Les sculptures Babungo, le tissu Ndop, la notion d'"homme pur" sont exhumés à la lumière des approches d'interconnectivité et de modernité.
Exposition "Zone de contact, février 2022, www.hanoscultures.com
La première exposition contemporaine montée par huit artistes camerounais de renommée internationale et organisée au cœur du musée national du Cameroun (2022) est une sérieuse introspection sur l'évolution de l'histoire du Cameroun. Elle porte, sans aucun doute, des particules, des indices pouvant suggérer une succession de notes et de clichés pour l'écriture de la grande histoire de ce pays baptisé à la génèse : Rio dos camaroes. Les artistes de cette expo, tous nés après les indépendances, se sont engagés aux côtés des gestionnaires de cet espace muséal, à sa pleine mutation pour lui conférer le statut de lieu de rencontres, de dialogue et pourquoi pas en faire une : "Zone de contact". Il s'agit, au-delà du contact entre les créations et les publics, du croisement de regards entre l'art ancien émanent (des quatre aires culturelles) et l'art nouveau.
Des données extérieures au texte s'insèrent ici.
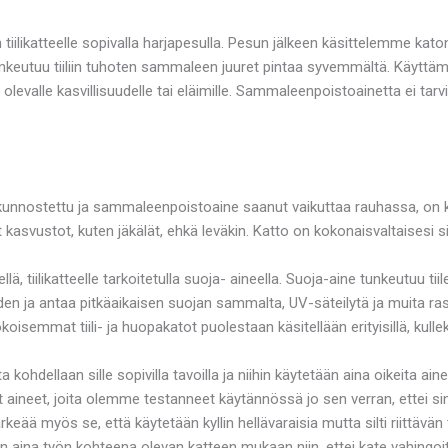
iilikatteelle sopivalla harjapesulla. Pesun jälkeen käsittelemme kat
e tunkeutuu tiiliin tuhoten sammaleen juuret pintaa syvemmältä. Kä
olevalle kasvillisuudelle tai eläimille. Sammaleenpoistoainetta ei tarv
viat kunnostettu ja sammaleenpoistoaine saanut vaikuttaa rauhassa, o
 kasvustot, kuten jäkälät, ehkä leväkin. Katto on kokonaisvaltaisesi si
sellä, tiilikatteelle tarkoitetulla suoja- aineella. Suoja-aine tunkeutuu t
iiveyden ja antaa pitkäaikaisen suojan sammalta, UV-säteilytä ja muita 
oisemmat tiili- ja huopakatot puolestaan käsitellään erityisillä, kulleki
ohdellaan sille sopivilla tavoilla ja niihin käytetään aina oikeita aine
t aineet, joita olemme testanneet käytännössä jo sen verran, ettei s
eää myös se, että käytetään kyllin hellävaraisia mutta silti riittävä
an aina työn kohteena olevan katteen mukaan niin, ettei kate vahin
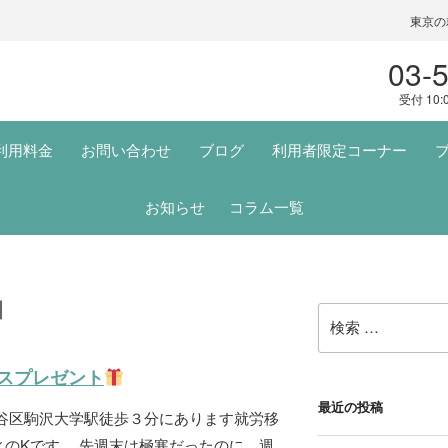
東京の
03-
受付 10:
利用料金
お問い合わせ
ブログ
利用者限定コーナー
お知らせ
コラム一覧
園
検
索:
スプレゼント
最近の投稿
田谷区駒沢大学駅徒歩３分にあります就労移
のKです。 先週末は極寒だったのに、週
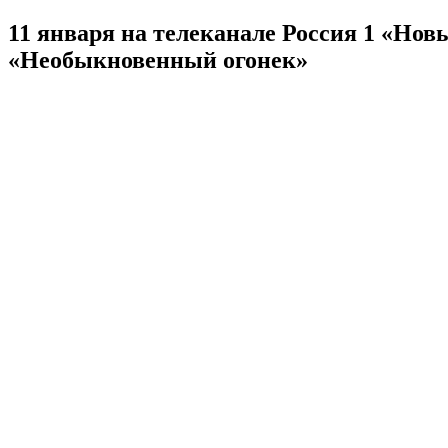
11 января на телеканале Россия 1 «Но
«Необыкновенный огонек»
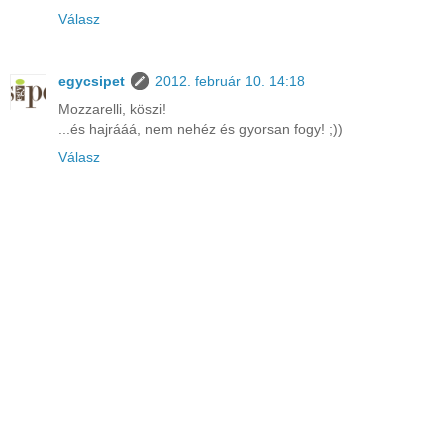
Válasz
egycsipet
2012. február 10. 14:18
Mozzarelli, köszi!
...és hajrááá, nem nehéz és gyorsan fogy! ;))
Válasz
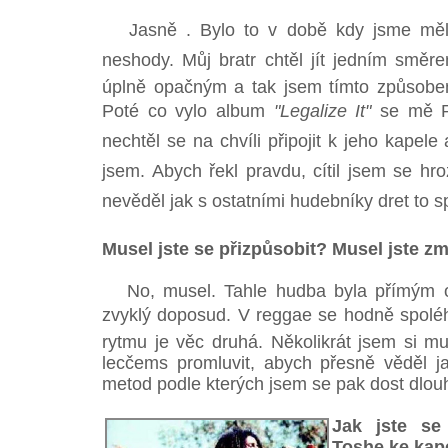
Jasně . Bylo to v době kdy jsme měli 
neshody. Můj bratr chtěl jít jedním směre
úplně opačným a tak jsem tímto způsobem
Poté co vylo album
"Legalize It"
se mě Pe
nechtěl se na chvíli připojit k jeho kapele
jsem. Abych řekl pravdu, cítil jsem se hr
nevěděl jak s ostatními hudebníky dret to 
Musel jste se přizpůsobit? Musel jste zm
No, musel. Tahle hudba byla přímým o
zvyklý doposud. V reggae se hodně spoléh
rytmu je věc druhá. Několikrát jsem si m
lecčems promluvit, abych přesně věděl ja
metod podle kterých jsem se pak dost dlouho
Jak jste se
Toshe ke kap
L'entrée de l'exposition est encadrée, de gauche à droite, par deux oeuvres de Dieudonné Fokou. Celui qui est présenté comme le disciple de Joseph-Francis Sumégné (l'auteur de la statue de la Liberté de Douala), reconfigure la trame et les motifs du tissu Ndop dans une inimitable juxtaposition d'objets de récupération polis. Ces deux tableaux sont, dit l'auteur : "les symboles graphiques de mon alphabet, un langage visuel". Dans la disposition, l'oeuvre de droite (conçue à l'horizontale) est la structure d'accueil de la mémoire, celle disposée à gauche et conçue à la verticale symbolise le lien entre le ciel et la terre, relie le supérieur et l'inférieur. Dans la suite de l'analyse, il est utile d'intégrer l'idée de progression, de féminité... Plus loin, sa deuxième proposition artistique baptisée "le rêveur" compare l' "homme pur" entendez l'homme originel à celui d'aujourd'hui. Fait de chair et de sensibilités, l'humain d'hier a désormais toutes les apparences d'une structure en fer, insensible, inhumain... La note de présentation de cette exposition rédigée par les commissaires Fabiola Ecot Ayissi et Hugues Humen Tchana s'ouvre par cette phrase prémonitoire empruntée à l'historien Joseph Ki-Zerbo : " ...C'est une apocalypse au ralenti."
Le vidéaste et metteur en scène Martin Ambara accompagné du photographe Yvon Ngassa et du danseur professionnel Bertrand Yakana surfe également sur la notion de l'homme originel en explorant l'histoire du peuple Ekan grâce à une installation. Le voyage dans la cosmogonie de ce peuple est construit sur 12 paliers par le biais du Mvet. La rencontre entre le Mvet Ekan et le dispositif de l'installation croise les regards des supports du discours sur l'histoire et l'interrogation se porte plus que jamais sur l'authenticité du récit. Pour sa part, Alioum Moussa pose l'homme au contact de toutes les régions du pays. Le visiteur se laisse aller à penser que l'artiste crée une sorte de "Calebasses à palabre" à partir du concept de l'Arbre à palabre". Dix calebasses représentant chacune une région du pays sont disposées dans une forme circulaire, autour d'une sculpture. Chaque calebasse contient du coton et ses dérivées ainsi que des objets qui servent à le filer. Diamétralement disposés d'un côté comme de l'autre de ce Cercle de calebasses, deux sièges en bois et un miroir. Tout en s'attardant sur l'histoire de tissu Ndop consacré comme vêtement originaire des Grasfields, l'auteur invite le visiteur à faire l'expérience de sa propre sensibilité dans le cadre d'une interaction avec un vis-à-vis retracé par le miroir qui fait face.
Les traces de la représentation de Ruth Belinga, mais aussi les oeuvres de Max Lyonga, Salifou Lindou, Jean Michel Dissake témoignent de la puissance de la réflexion engagée à la fois sur l'histoire des peuples et les moyens de faire du musée national un espace de rencontre, de dialogue. Une première expérience encourageante pour les commissaires de ce travail qui considèrent que la culture peut se poser comme un élément déterminant de la réflexion commune. Ou simplement, mettre ensemble : "La culture et l'art comme moyens de penser l'avenir".